◆ What to do ◆
The full text of the records below, minus any pictures, should be given back word for word.

- - -

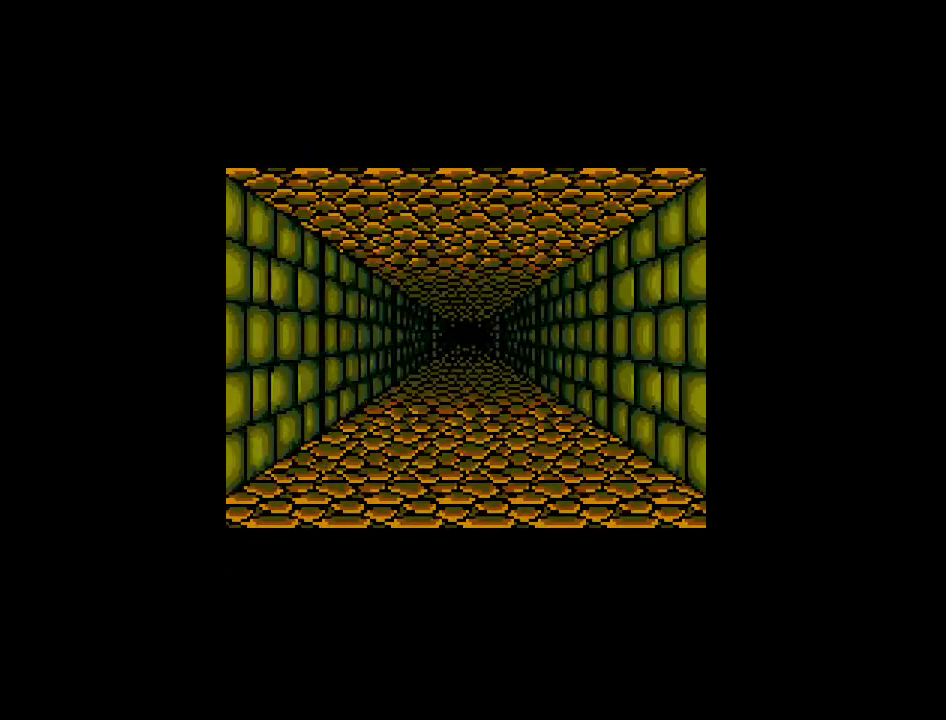
{"buttons": ["DPAD_UP"], "events": []}
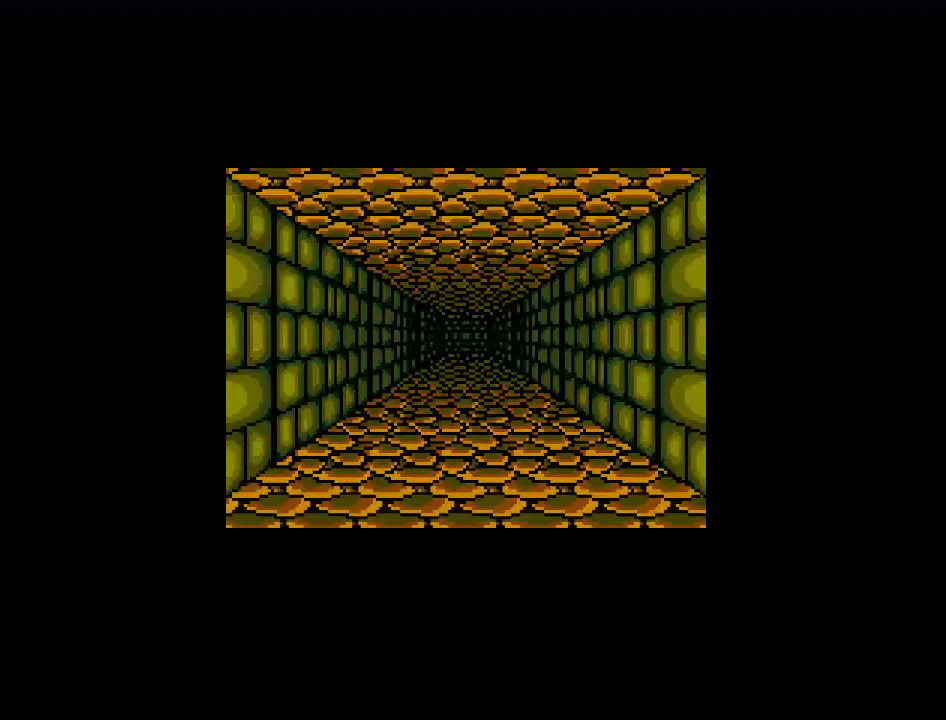
{"buttons": ["DPAD_UP"], "events": []}
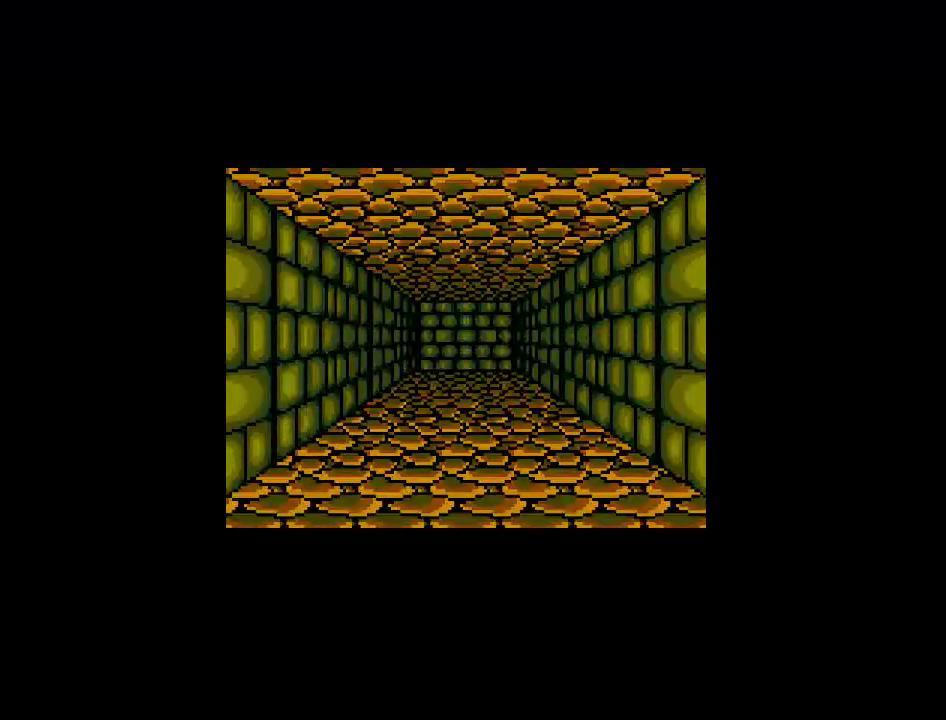
{"buttons": ["DPAD_UP"], "events": []}
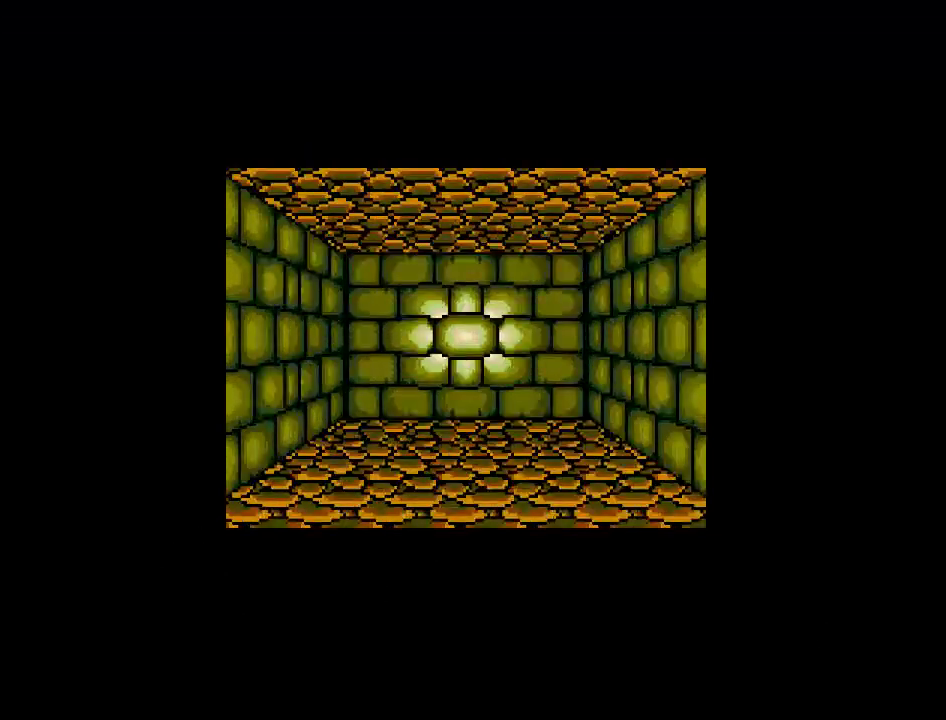
{"buttons": [], "events": [[383, "DPAD_UP", "up"]]}
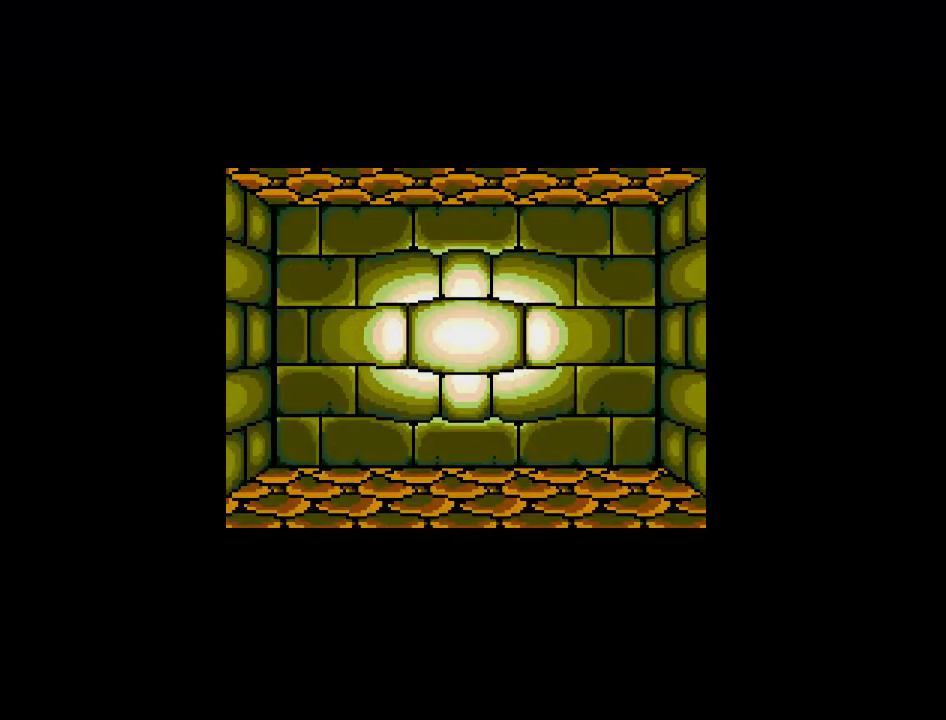
{"buttons": [], "events": []}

- - -

◆ Result ◆
{"buttons": ["DPAD_UP"], "events": []}
{"buttons": ["DPAD_UP"], "events": []}
{"buttons": ["DPAD_UP"], "events": []}
{"buttons": [], "events": [[383, "DPAD_UP", "up"]]}
{"buttons": [], "events": []}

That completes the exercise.